▸ EXERCISE TASKS:
a - Repeat a section of the mower deck auction thread word for word, starting with "Sorry Joe I" and going on through "it no doubt....".
b - Pick up the mower deck auction thread after its last words and continue it.

▸ EXCERPTED PASSAGE:
What was your winning bid?


----------



## ducati996 (Dec 27, 2003)

$105 bucks and I bid against myself, I could of had it for $100


----------



## guest2 (Dec 27, 2003)

Duc

Did the seller forget to post a reserve? Sounds like a great deal!!


----------



## ducati996 (Dec 27, 2003)

No reserve posted....so honestly I wont get my hopes up
We shall see

Ducati


----------



## ducati996 (Dec 27, 2003)

Just spoke with the seller earlier....its legit and I will pick it up next week sometime....It actually was only $95 bucks....
I'm never this lucky :smoking: 


Ducati


----------



## Live Oak (Dec 22, 2003)

That is one heck of a great deal! :thumbsup: Congratulations and hope is all works out.


----------



## ducati996 (Dec 27, 2003)

> _Originally posted by Chief _
> *That is one heck of a great deal! :thumbsup: Congratulations and hope is all works out. *


Me too ! its got that too good to be true feel to it...but its only time and a small amount of money :smoking: :dazed: 

Thanks for the support no matter how it turns out!

Ducati


----------



## johndeere (Sep 17, 2003)

I have been looking for a replacment deck for my old Cub Cadet 1250 and for old rusty ones there going for nearly $200.00 if there in decent shape.You got a deal there.


----------



## bontai Joe (Sep 16, 2003)

Congratulations Duc! Sweet deal! Where in PA are you headed? If it is in my neck of the woods, maybe we can get together.


----------



## ducati996 (Dec 27, 2003)

> _Originally posted by bontai Joe _
> *Congratulations Duc! Sweet deal! Where in PA are you headed? If it is in my neck of the woods, maybe we can get together. *


Sorry Joe I missed this post would have responded quicker....
They are in Pine Grove, PA.....not sure if thats close to you.
I most likely just have it shipped to me, find out tomorrow.
It might be easier overall, but its legit and they seem like a nice bunch and geniune....

The 48" on the 3000 series are massive compared to the 44"....
the weight difference alone between the two is substantial. The 44" is about 140lbs and the 48" is 265 lbs....

next week i will have it no doubt....

Ducati


----------



## Chipmaker (Sep 16, 2003)

Heck Pine Grove is just off I 81, so all you got to do is come in and jump on I 80, let Bontai take you out to a steak dinner, then carry his butt along continuing west on I80, to the I81 /I80 junction, hit I 81 south to IIRC about mile marker 107 or thereabouts, load it up, head back up I 81 North, get off at Exit 137, and let Joe once again buy you supper at the Dutch Kitchen.........be a good roadtrip more than doable in a day even stopping for Joe to buy meals 

I used to live just nmorth of Pine Grove off I81, and on a Friday night it was common for a bunch of us to run to Times Square and party!


----------



## Michael (Sep 16, 2003)

> _Originally posted by ducati996 _
> *I bid on somthing I really dont need or want and never expected to actually win it....BUT now that I actually won it, I want it!! go figure!

▸ SUPPLIED DATA:

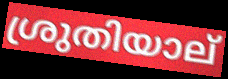
ശ്രുതിയാല്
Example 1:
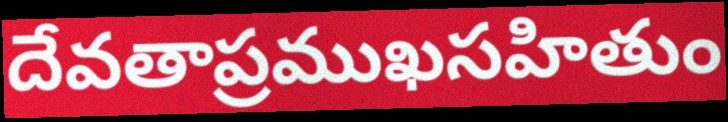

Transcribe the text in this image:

దేవతాప్రముఖసహితుం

▸ THE RESPONSES:
a -
Sorry Joe I missed this post would have responded quicker....
They are in Pine Grove, PA.....not sure if thats close to you.
I most likely just have it shipped to me, find out tomorrow.
It might be easier overall, but its legit and they seem like a nice bunch and geniune....

The 48" on the 3000 series are massive compared to the 44"....
the weight difference alone between the two is substantial. The 44" is about 140lbs and the 48" is 265 lbs....

next week i will have it no doubt....

b -
> Its a 48" shaft attachment deck for a Cub 3000 series...price new and its $1,000 or more...this one has the same hours as my smaller deck (44")....sounds like its in great shape
> It still sounds too good to be true, so i will keep folks posted on the outcome. I have no problem driving and picking it up -I'm on vacation until next year, got all the time I need to take a nice trip to PA !! Could stop off and see some other TF residents for a beer or coffee....
> ...


So what are your plans for the deck? Are you going to put it on your tractor?


----------



## ducati996 (Dec 27, 2003)

*Re: Re: Oh my I actually won it !! didnt expect that one*



> _Originally posted by Michael _
> *So what are your plans for the deck? Are you going to put it on your tractor? *


It would make for a great coffe table LOL :furious: 

I definately plan on using it over my smaller 44". The reason why I wanted it is actually because of the design on the 44" . It is a compact unit with a small discharge opening because its a true mulching deck. In the early spring/summer months when the grass is real juicy from the fertilizer and rain, the deck can clog or leave clumps.
Not all 44" deck's do this but some people have this problem frequently, some do not have it at all or very rarely ( thats me)..
However the 44" is an unbelievable finish mower. I finally nailed the deck height and settings to where I can do it on the fly each time the deck comes off. A lot has to do with the deck leveling tool from john Deere ( a $10 part). As for the 48" the unit never clogs (from what I found out) because the mouth is larger, and its well made design with rear rollers as well...
I cant wait to get it actually, and the people I bought it from are real nice and honest which I'm greatfull for and lucky as well.

Ducati

Actually long story short for anybody considering a Cub 3000 series machine- go for it !! dont look back at all. Just order the 48" over the 44", why take a chance..


----------



## ducati996 (Dec 27, 2003)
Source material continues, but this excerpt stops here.